• PAGE EXTRACT
::::::::
Published on: 10/5/14 6:37 AM

Book review: The Blind Lady`s Descendants by Anees Salim

 

The bungalow of tales

The Blind Lady’s Descendants. The title of Anees Salim’s book has a Márquez-like ring to it; what’s more, the story plays out very like a Márquez tale, slowly reeling the reader in and soon getting her/him thoroughly invested and involved in the fraught family drama being played out on the pages.

The book takes the form of a strange kind of memoir/scrapbook being inscribed by Amar Hamsa who, with typical flight of fancy, imagines people reading it years after his time and years after his house, the large, derelict Bungalow, comes toppling down. It’s a strange account, because Amar avers that he will be alive only as long as he has a story, this story to tell; the moment the tale winds down, he will be gone. Which means the reader is well aware of the unseen clock ticking.

With this, his fourth book, Salim effectively reminds us that he has an exceptional way with words. The family who live in the Bungalow, as well as all who come in contact with them, are sketched with the detailed pen of a pointillist.
::::::::
• COLLECTED DATA
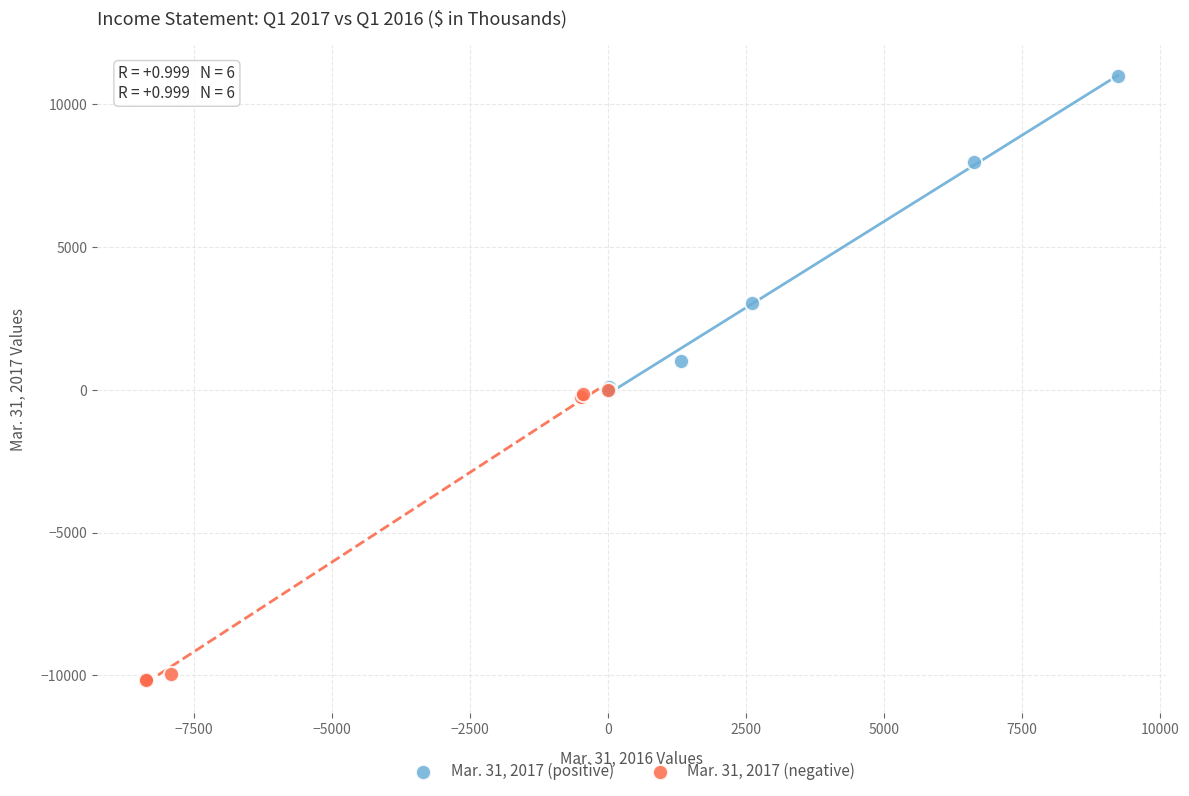

What are all the series names shown in the legend?

Mar. 31, 2017 (positive), Mar. 31, 2017 (negative)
::::::::
Copy the passage of the book review that opens with "The Blind Lady’s" and closes with "on the pages.", putting "tense family drama" in place of "fraught family drama".

The Blind Lady’s Descendants. The title of Anees Salim’s book has a Márquez-like ring to it; what’s more, the story plays out very like a Márquez tale, slowly reeling the reader in and soon getting her/him thoroughly invested and involved in the tense family drama being played out on the pages.